第2章 その面ぶっ潰してやる《佐野万次郎》
「…え、なん、で…ッ」
「エマから連絡きた」
助けに来たよ。と微笑んで言えば、蛍の瞳が潤みだす。
でも目尻をそっと撫でると、はっとしたように目をそらされた。
「っ…だめ、なの、万次郎に近づいちゃ…」
オレの手をやんわりと振り払って顔を背ける蛍の、両頬を包みこんでずいっと顔を近づけた。
息を飲む蛍を落ち着かせるように、額に軽くキスを落とす。
「ファンクラブの奴らのこと?」
「ぇ…」
「もう無いよ、ファンクラブなんて。

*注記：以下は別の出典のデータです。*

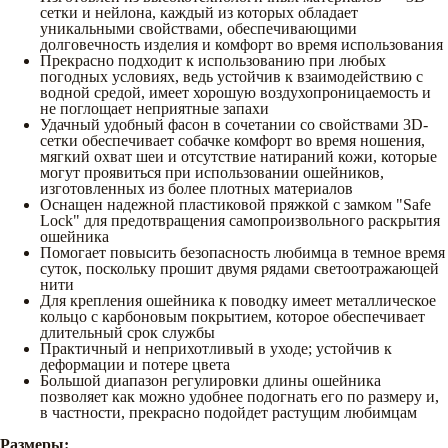
сетки и нейлона, каждый из которых обладает
уникальными свойствами, обеспечивающими
долговечность изделия и комфорт во время использования
Прекрасно подходит к использованию при любых
погодных условиях, ведь устойчив к взаимодействию с
водной средой, имеет хорошую воздухопроницаемость и
не поглощает неприятные запахи
Удачный удобный фасон в сочетании со свойствами 3D-
сетки обеспечивает собачке комфорт во время ношения,
мягкий охват шеи и отсутствие натираний кожи, которые
могут проявиться при использовании ошейников,
изготовленных из более плотных материалов
Оснащен надежной пластиковой пряжкой с замком "Safe
Lock" для предотвращения самопроизвольного раскрытия
ошейника
Помогает повысить безопасность любимца в темное время
суток, поскольку прошит двумя рядами светоотражающей
нити
Для крепления ошейника к поводку имеет металлическое
кольцо с карбоновым покрытием, которое обеспечивает
длительный срок службы
Практичный и неприхотливый в уходе; устойчив к
деформации и потере цвета
Большой диапазон регулировки длины ошейника
позволяет как можно удобнее подогнать его по размеру и,
в частности, прекрасно подойдет растущим любимцам
Размеры: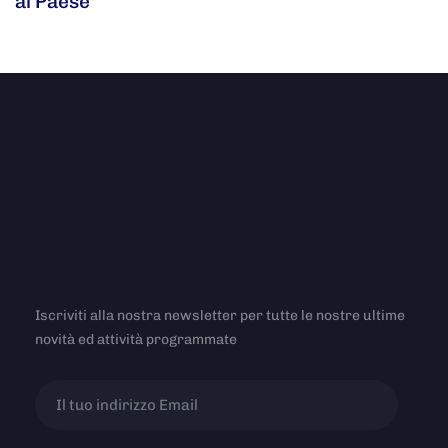
al Paese
Iscriviti alla nostra newsletter per tutte le nostre ultime
novità ed attività programmate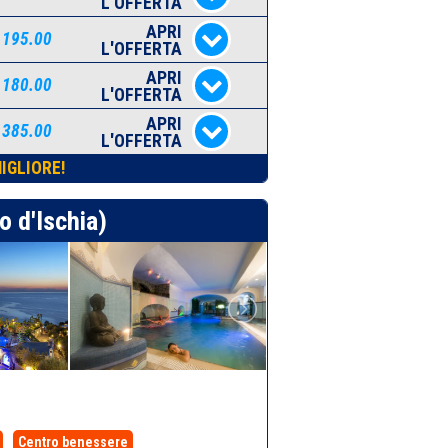
L'OFFERTA
APRI
 195.00
L'OFFERTA
APRI
 180.00
L'OFFERTA
APRI
 385.00
L'OFFERTA
IGLIORE!
o d'Ischia)
Centro benessere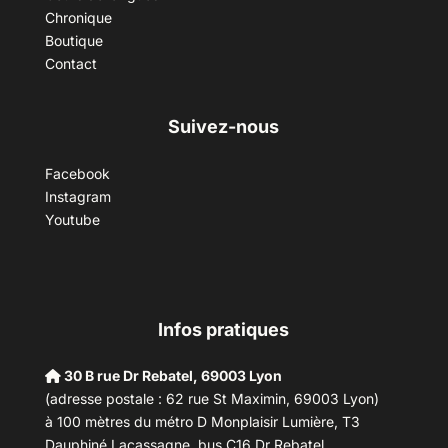
Chronique
Boutique
Contact
Suivez-nous
Facebook
Instagram
Youtube
Infos pratiques
30 B rue Dr Rebatel, 69003 Lyon
(adresse postale : 62 rue St Maximin, 69003 Lyon)
à 100 mètres du métro D Monplaisir Lumière, T3
Dauphiné Lacassagne, bus C16 Dr Rebatel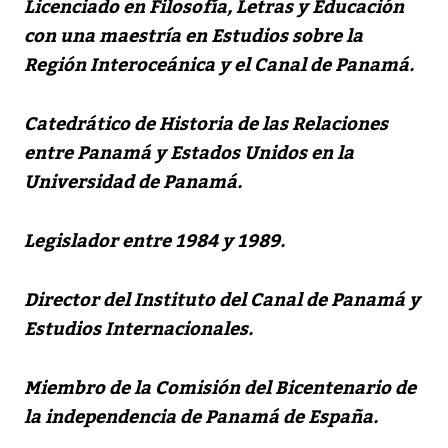
Licenciado en Filosofía, Letras y Educación
con una maestría en Estudios sobre la
Región Interoceánica y el Canal de Panamá.
Catedrático de Historia de las Relaciones
entre Panamá y Estados Unidos en la
Universidad de Panamá.
Legislador entre 1984 y 1989.
Director del Instituto del Canal de Panamá y
Estudios Internacionales.
Miembro de la Comisión del Bicentenario de
la independencia de Panamá de España.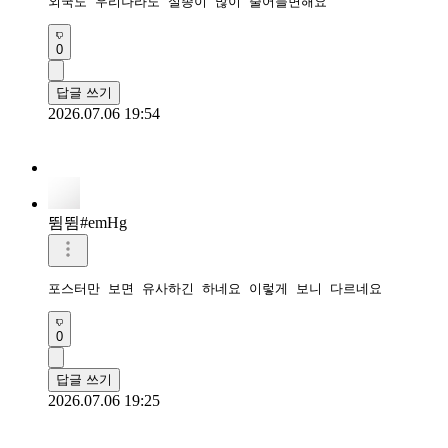
외국도 우리나라도 실종이 많이 줄어들면해요
0
답글 쓰기
2026.07.06 19:54
뜀뜀#emHg
포스터만 보면 유사하긴 하네요 이렇게 보니 다르네요
0
답글 쓰기
2026.07.06 19:25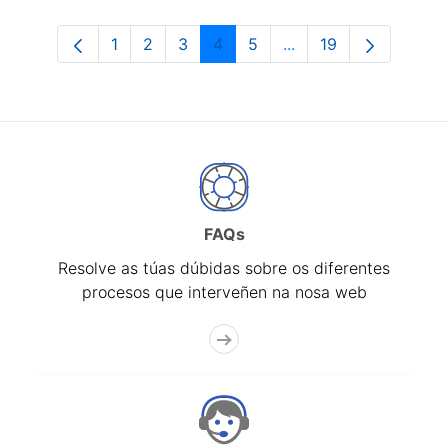
1
2
3
4
5
...
19
Páxina
Páxina
Páxina
Páxina
Páxina
Páxinas intermedias 
Páxina
FAQs
Resolve as túas dúbidas sobre os diferentes
procesos que interveñen na nosa web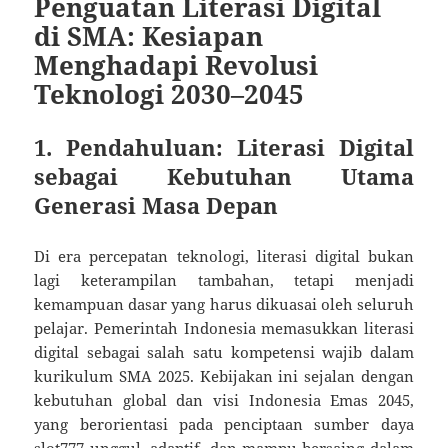
Penguatan Literasi Digital
di SMA: Kesiapan
Menghadapi Revolusi
Teknologi 2030–2045
1. Pendahuluan: Literasi Digital
sebagai Kebutuhan Utama
Generasi Masa Depan
Di era percepatan teknologi, literasi digital bukan
lagi keterampilan tambahan, tetapi menjadi
kemampuan dasar yang harus dikuasai oleh seluruh
pelajar. Pemerintah Indonesia memasukkan literasi
digital sebagai salah satu kompetensi wajib dalam
kurikulum SMA 2025. Kebijakan ini sejalan dengan
kebutuhan global dan visi Indonesia Emas 2045,
yang berorientasi pada penciptaan sumber daya
slot777
unggul, adaptif, dan mampu bersaing dalam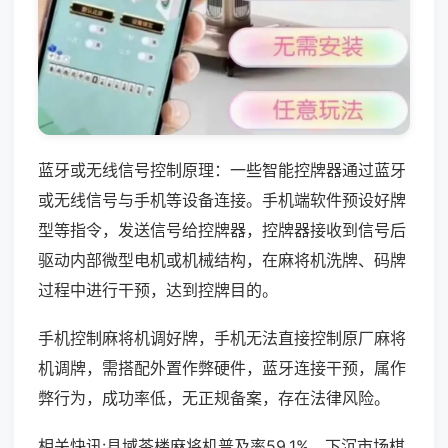
蓝牙或无线信号控制原理：一些智能控牌器通过蓝牙
或无线信号与手机等设备连接。手机端软件预设好牌
型等指令，发送信号给控牌器，控牌器接收到信号后
驱动内部微型电机或机械结构，在麻将机洗牌、码牌
过程中进行干预，达到控牌目的。
手机控制麻将机调好牌，手机无法直接控制原厂麻将
机调牌，需搭配外置作弊硬件，蓝牙连接干预，属作
弊行为，成功率低，无正规备案，存在法律风险。
相关快讯:县域茶楼麻将机普及率59.1%，下沉市场棋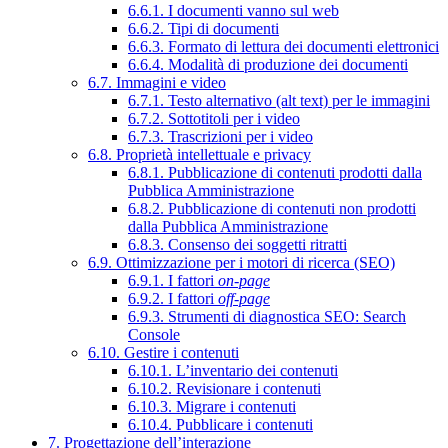
6.6.1. I documenti vanno sul web
6.6.2. Tipi di documenti
6.6.3. Formato di lettura dei documenti elettronici
6.6.4. Modalità di produzione dei documenti
6.7. Immagini e video
6.7.1. Testo alternativo (alt text) per le immagini
6.7.2. Sottotitoli per i video
6.7.3. Trascrizioni per i video
6.8. Proprietà intellettuale e privacy
6.8.1. Pubblicazione di contenuti prodotti dalla
Pubblica Amministrazione
6.8.2. Pubblicazione di contenuti non prodotti
dalla Pubblica Amministrazione
6.8.3. Consenso dei soggetti ritratti
6.9. Ottimizzazione per i motori di ricerca (SEO)
6.9.1. I fattori
on-page
6.9.2. I fattori
off-page
6.9.3. Strumenti di diagnostica SEO: Search
Console
6.10. Gestire i contenuti
6.10.1. L’inventario dei contenuti
6.10.2. Revisionare i contenuti
6.10.3. Migrare i contenuti
6.10.4. Pubblicare i contenuti
7. Progettazione dell’interazione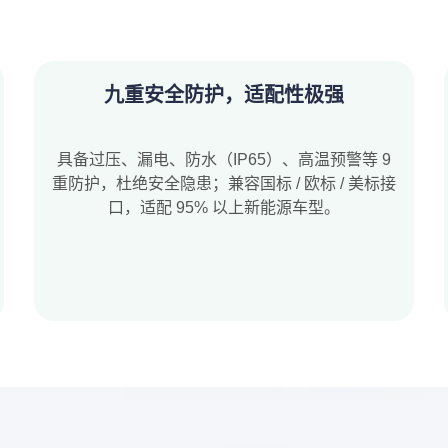
九重安全防护，适配性极强
具备过压、漏电、防水（IP65）、高温预警等 9
重防护，杜绝安全隐患；兼容国标 / 欧标 / 美标接
口，适配 95% 以上新能源车型。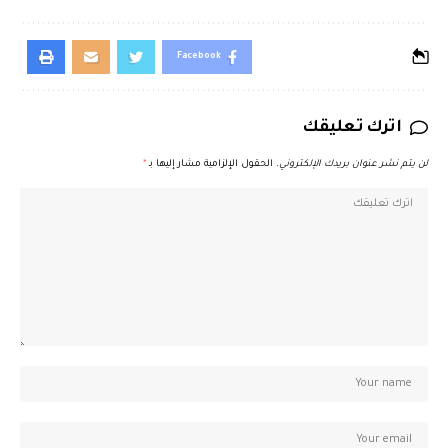
Facebook
اترك تعليقك
لن يتم نشر عنوان بريدك الإلكتروني.
الحقول الإلزامية مشار إليها بـ
*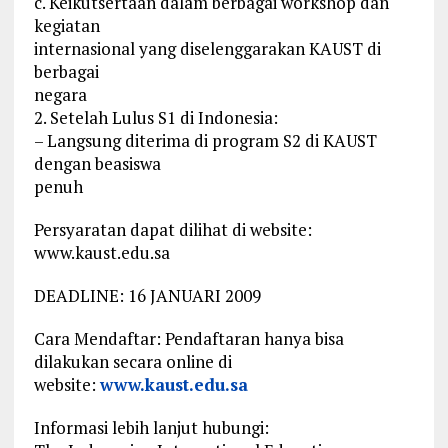
c. Keikutsertaan dalam berbagai workshop dan
kegiatan
internasional yang diselenggarakan KAUST di
berbagai
negara
2. Setelah Lulus S1 di Indonesia:
– Langsung diterima di program S2 di KAUST
dengan beasiswa
penuh
Persyaratan dapat dilihat di website:
www.kaust.edu.sa
DEADLINE: 16 JANUARI 2009
Cara Mendaftar: Pendaftaran hanya bisa
dilakukan secara online di
website:
www.kaust.edu.sa
Informasi lebih lanjut hubungi:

オレが解散させた」
「……〜っ」
オレの言葉に、目を大きく見開いて唇をわなわなと震わせる蛍。
同時に、潤んでいた瞳から涙が溢れ落ちた。
くしゃっと顔を歪め、喉をひくつかせながらオレの手に縋りつく蛍が愛しくて、愛しくて。
この先一生、蛍が涙を見せるのはオレだけならいいのに…と思う。
「ヒクッ、ぁ、あの女の、人たちが」
「うん」
「ま、万次郎と別れなかったら、グスッ、エマを襲う、って…」
「は?」
エマを襲う。
蛍の言葉に、目の前が一瞬グラついた。
オレと別れなかったらエマを襲う、なんて。
オレのことも、…小学から仲が良かったらしいエマのことも大好きな蛍にとって、その脅しはどれだけ辛い選択だったんだろう。
腸が煮えくり返りそうだ。
やっぱあの女、殺しとくべきだったか…?
「…気づくの遅くなってごめんな」
「ちがっ…万次郎は悪くない、全部私が悪いの、脅しが怖くて逃げちゃった私がっ」
「あ゙ーもう!お前一人で解決しようとしてんじゃねーよバカッ」
「ぇ、ば、バカって言った…っ」
「オレ、甘えろっていつも言ってんじゃん」
「っ…」
甘え下手で、頼れって言ってンのにいつまで経っても頼ってくれない。
甘えろよ。オレに甘えて、甘えまくって、オレを困らせてみろよ。
それがオレにとって蛍からの愛情に感じるし、何よりも幸せなんだから。
ボロボロと涙をこぼす蛍を抱きかかえて、転がっている男達が目に入らないように、オレの特服を羽織らせてバブに乗せた。
オレも乗ると、ギュッと腰に抱きついて背中に顔を埋めてくる。
…落ち着いたら抱き潰してやる、と決意して、安全運転で武蔵神社に向かった。